▶ **RECORDS TO USE**:

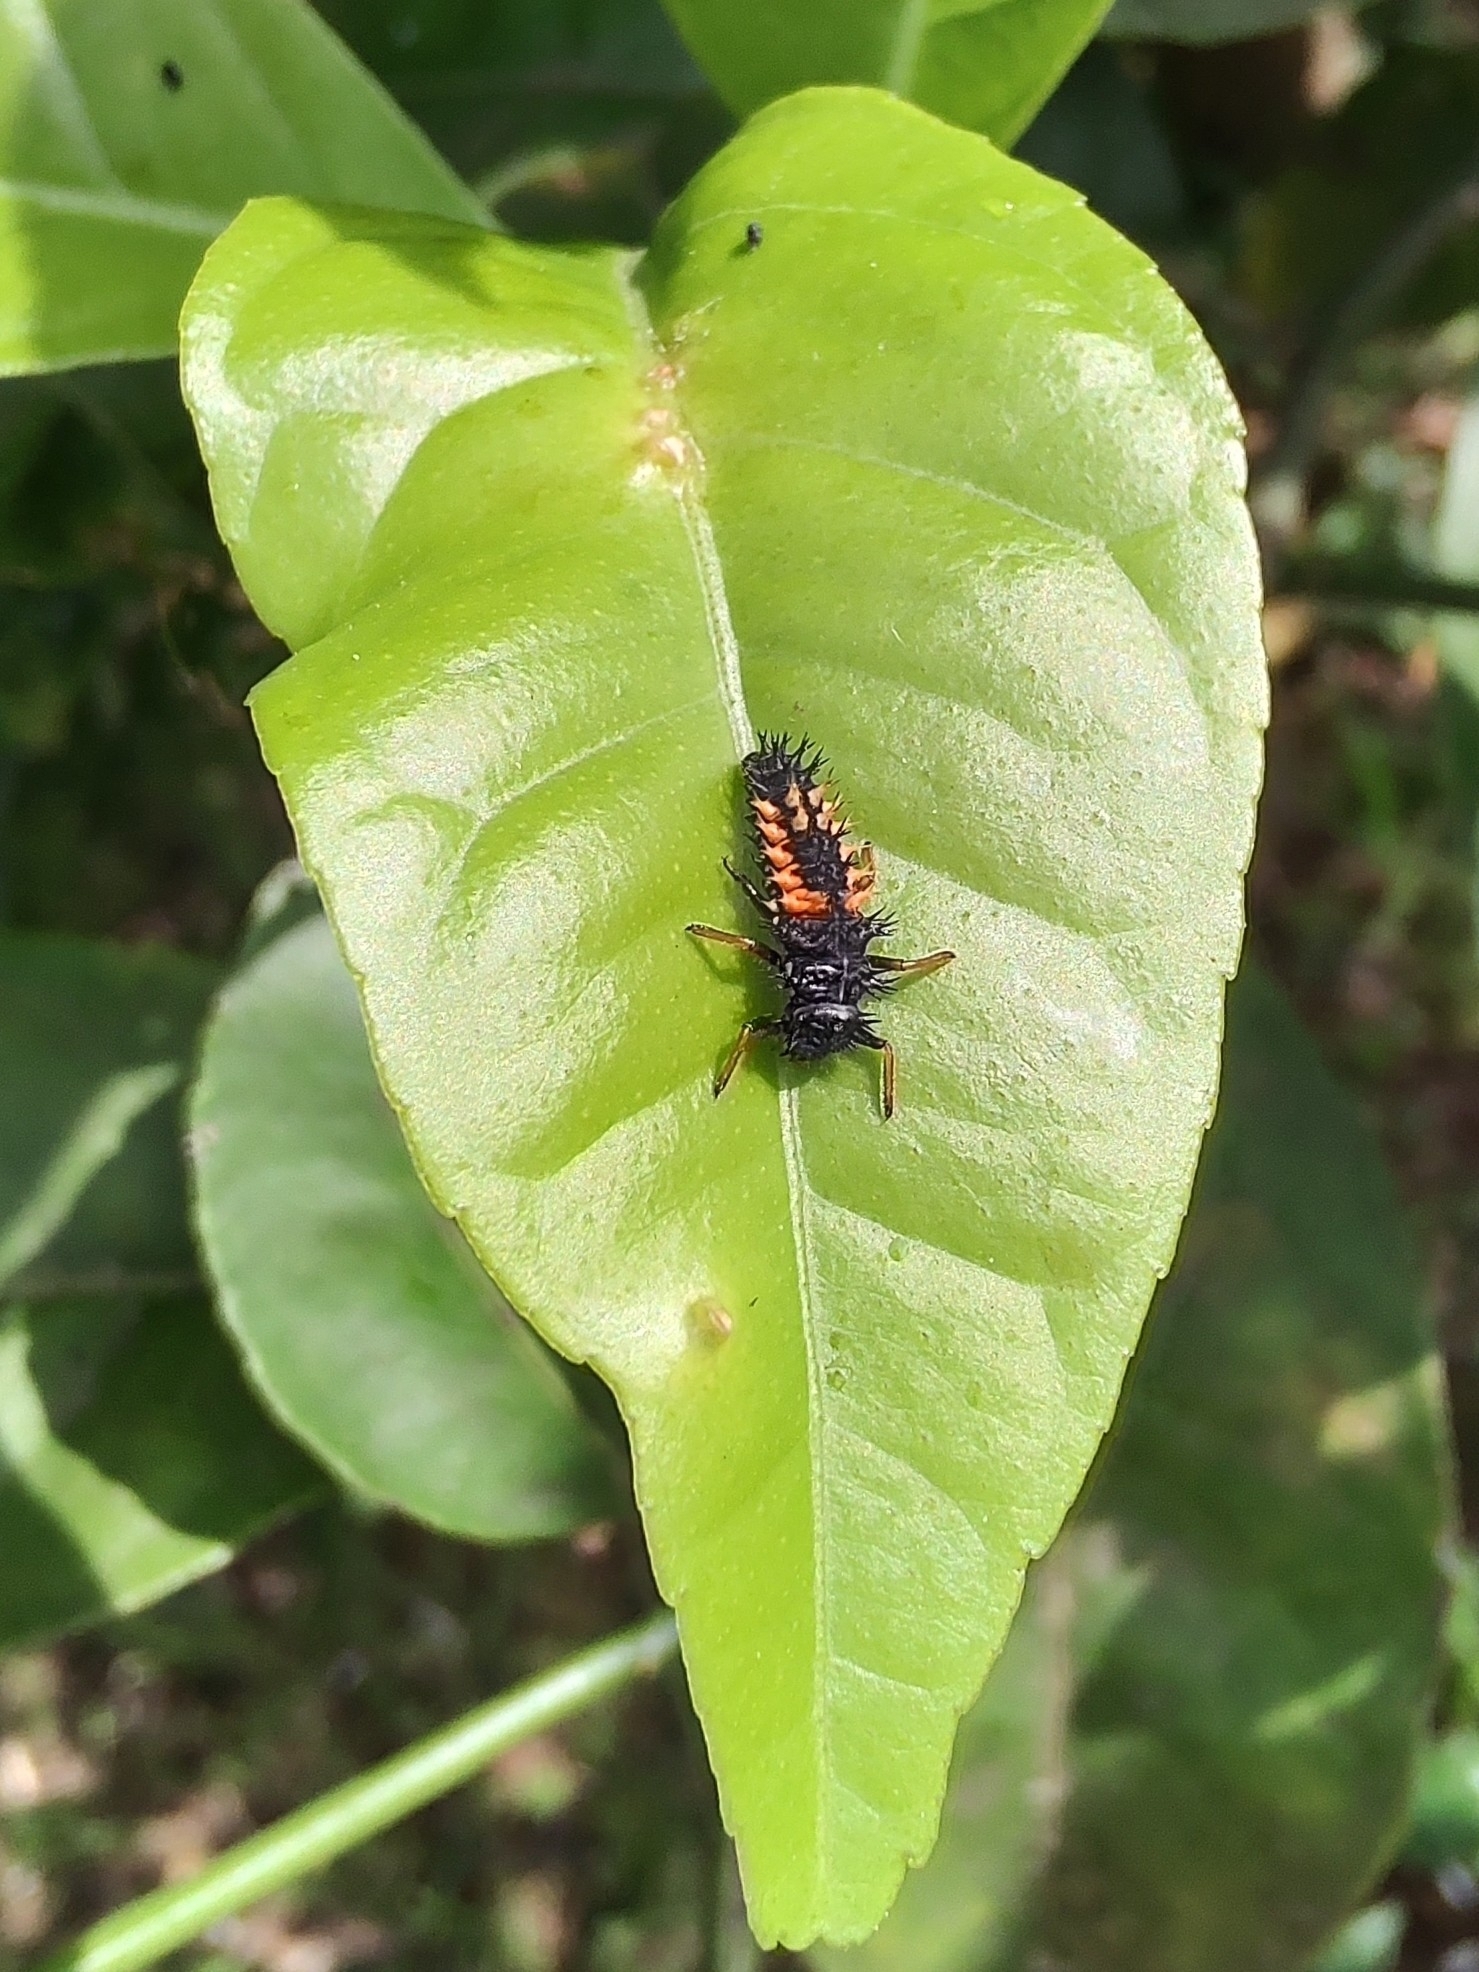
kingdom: Animalia
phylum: Arthropoda
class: Insecta
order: Coleoptera
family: Coccinellidae
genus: Harmonia
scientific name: Harmonia axyridis
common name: Harlequin ladybird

▶ **YOUR GOAL**:
Copy the lines exactly, starting with the line containing "phylum: Arthropoda" and going on through the end of the records.

▶ **TASK SOLUTION**:
phylum: Arthropoda
class: Insecta
order: Coleoptera
family: Coccinellidae
genus: Harmonia
scientific name: Harmonia axyridis
common name: Harlequin ladybird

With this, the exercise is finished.